## WHAT YOU HAVE TO DO
Word for word, give the records again, dropping any picture they hold.

## SUPPLIED ENTRIES

○ ○ ○ ○ ○ ○ ○

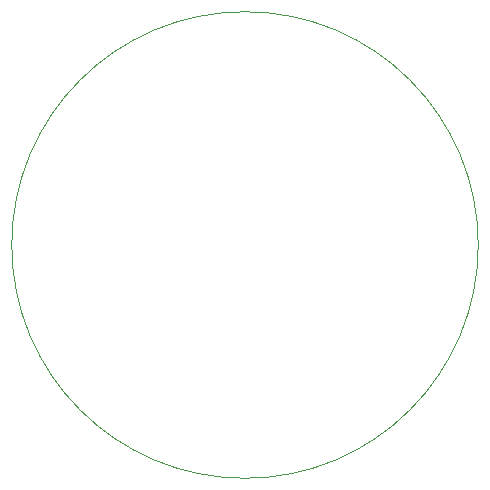
<source format=gm1>
G04 #@! TF.GenerationSoftware,KiCad,Pcbnew,no-vcs-found-d3b382c~59~ubuntu16.04.1*
G04 #@! TF.CreationDate,2017-07-25T02:02:09+01:00*
G04 #@! TF.ProjectId,m3radio,6D33726164696F2E6B696361645F7063,Rev 1*
G04 #@! TF.SameCoordinates,Original
G04 #@! TF.FileFunction,Profile,NP*
%FSLAX46Y46*%
G04 Gerber Fmt 4.6, Leading zero omitted, Abs format (unit mm)*
G04 Created by KiCad (PCBNEW no-vcs-found-d3b382c~59~ubuntu16.04.1) date Tue Jul 25 02:02:09 2017*
%MOMM*%
%LPD*%
G01*
G04 APERTURE LIST*
%ADD10C,0.010000*%
G04 APERTURE END LIST*
D10*
X119750000Y-100000000D02*
G75*
G03X119750000Y-100000000I-19750000J0D01*
G01*
M02*

</source>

○ ○ ○ ○ ○ ○ ○

## EXERCISE RESPONSE
<source format=gm1>
G04 #@! TF.GenerationSoftware,KiCad,Pcbnew,no-vcs-found-d3b382c~59~ubuntu16.04.1*
G04 #@! TF.CreationDate,2017-07-25T02:02:09+01:00*
G04 #@! TF.ProjectId,m3radio,6D33726164696F2E6B696361645F7063,Rev 1*
G04 #@! TF.SameCoordinates,Original
G04 #@! TF.FileFunction,Profile,NP*
%FSLAX46Y46*%
G04 Gerber Fmt 4.6, Leading zero omitted, Abs format (unit mm)*
G04 Created by KiCad (PCBNEW no-vcs-found-d3b382c~59~ubuntu16.04.1) date Tue Jul 25 02:02:09 2017*
%MOMM*%
%LPD*%
G01*
G04 APERTURE LIST*
%ADD10C,0.010000*%
G04 APERTURE END LIST*
D10*
X119750000Y-100000000D02*
G75*
G03X119750000Y-100000000I-19750000J0D01*
G01*
M02*

</source>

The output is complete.